**Exercise directions:**
Everything in the listing below from the line containing "- Uses standard" through the line containing "### Initialize the transaction settings" must be repeated exactly; the remaining lines are not wanted.

BEGIN Records supplied

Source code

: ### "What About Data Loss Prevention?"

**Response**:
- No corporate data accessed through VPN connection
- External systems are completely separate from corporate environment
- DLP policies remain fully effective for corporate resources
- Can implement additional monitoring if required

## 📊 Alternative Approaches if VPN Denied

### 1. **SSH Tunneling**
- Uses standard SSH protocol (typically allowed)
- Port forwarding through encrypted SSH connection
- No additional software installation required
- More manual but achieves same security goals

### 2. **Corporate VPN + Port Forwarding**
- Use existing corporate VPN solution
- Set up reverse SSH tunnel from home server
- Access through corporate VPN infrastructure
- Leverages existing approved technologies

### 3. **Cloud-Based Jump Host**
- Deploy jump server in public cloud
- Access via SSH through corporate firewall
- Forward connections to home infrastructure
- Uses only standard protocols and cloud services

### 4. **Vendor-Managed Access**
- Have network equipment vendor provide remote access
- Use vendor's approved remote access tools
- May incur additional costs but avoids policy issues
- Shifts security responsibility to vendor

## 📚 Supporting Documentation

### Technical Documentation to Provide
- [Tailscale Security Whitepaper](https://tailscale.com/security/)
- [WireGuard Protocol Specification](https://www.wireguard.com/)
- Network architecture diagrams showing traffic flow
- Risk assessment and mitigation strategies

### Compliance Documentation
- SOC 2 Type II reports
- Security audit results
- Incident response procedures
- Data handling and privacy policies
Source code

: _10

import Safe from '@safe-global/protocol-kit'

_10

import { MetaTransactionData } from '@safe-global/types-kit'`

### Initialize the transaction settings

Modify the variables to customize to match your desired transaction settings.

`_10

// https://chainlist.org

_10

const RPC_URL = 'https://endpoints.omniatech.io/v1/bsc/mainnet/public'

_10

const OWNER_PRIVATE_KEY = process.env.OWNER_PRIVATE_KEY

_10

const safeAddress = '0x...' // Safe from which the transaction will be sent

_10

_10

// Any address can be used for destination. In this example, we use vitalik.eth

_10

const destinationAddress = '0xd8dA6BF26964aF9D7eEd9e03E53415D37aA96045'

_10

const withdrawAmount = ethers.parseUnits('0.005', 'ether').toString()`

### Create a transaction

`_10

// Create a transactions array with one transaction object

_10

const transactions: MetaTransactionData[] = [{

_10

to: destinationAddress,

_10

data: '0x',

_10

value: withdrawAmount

END Records supplied
BEGIN Records supplied

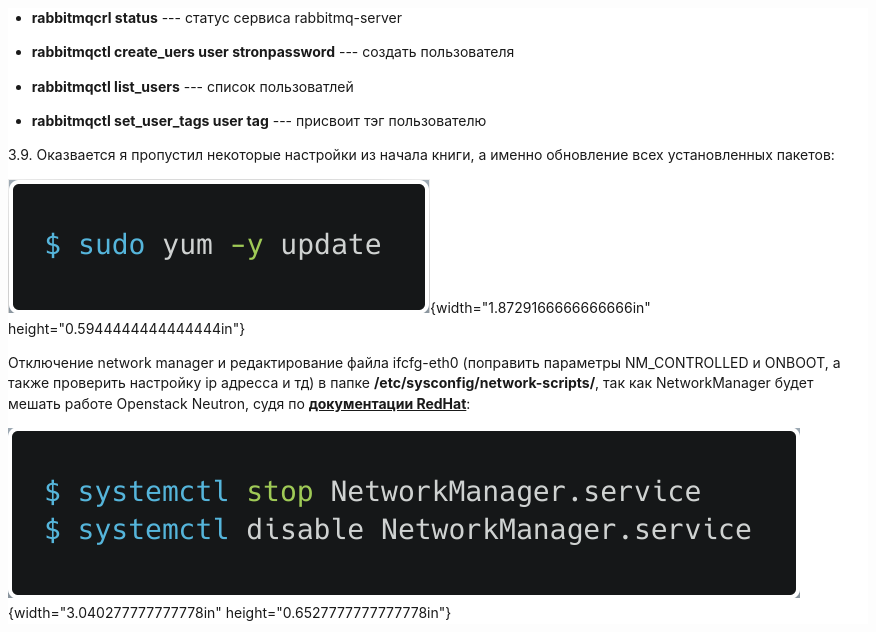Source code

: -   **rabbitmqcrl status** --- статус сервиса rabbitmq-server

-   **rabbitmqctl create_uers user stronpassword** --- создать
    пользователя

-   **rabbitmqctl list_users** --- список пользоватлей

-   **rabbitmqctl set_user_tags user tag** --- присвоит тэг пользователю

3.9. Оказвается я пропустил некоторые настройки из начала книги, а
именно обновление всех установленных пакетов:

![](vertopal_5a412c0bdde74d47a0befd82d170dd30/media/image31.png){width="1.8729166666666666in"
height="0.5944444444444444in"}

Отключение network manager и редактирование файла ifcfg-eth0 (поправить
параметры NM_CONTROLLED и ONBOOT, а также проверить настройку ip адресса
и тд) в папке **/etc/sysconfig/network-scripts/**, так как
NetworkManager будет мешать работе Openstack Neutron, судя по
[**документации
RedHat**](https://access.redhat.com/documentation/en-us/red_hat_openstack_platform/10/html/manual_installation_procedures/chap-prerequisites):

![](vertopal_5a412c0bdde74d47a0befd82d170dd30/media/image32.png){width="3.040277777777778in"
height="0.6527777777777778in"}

END Records supplied

**Task answer:**
- Uses standard SSH protocol (typically allowed)
- Port forwarding through encrypted SSH connection
- No additional software installation required
- More manual but achieves same security goals

### 2. **Corporate VPN + Port Forwarding**
- Use existing corporate VPN solution
- Set up reverse SSH tunnel from home server
- Access through corporate VPN infrastructure
- Leverages existing approved technologies

### 3. **Cloud-Based Jump Host**
- Deploy jump server in public cloud
- Access via SSH through corporate firewall
- Forward connections to home infrastructure
- Uses only standard protocols and cloud services

### 4. **Vendor-Managed Access**
- Have network equipment vendor provide remote access
- Use vendor's approved remote access tools
- May incur additional costs but avoids policy issues
- Shifts security responsibility to vendor

## 📚 Supporting Documentation

### Technical Documentation to Provide
- [Tailscale Security Whitepaper](https://tailscale.com/security/)
- [WireGuard Protocol Specification](https://www.wireguard.com/)
- Network architecture diagrams showing traffic flow
- Risk assessment and mitigation strategies

### Compliance Documentation
- SOC 2 Type II reports
- Security audit results
- Incident response procedures
- Data handling and privacy policies
Source code

: _10

import Safe from '@safe-global/protocol-kit'

_10

import { MetaTransactionData } from '@safe-global/types-kit'`

### Initialize the transaction settings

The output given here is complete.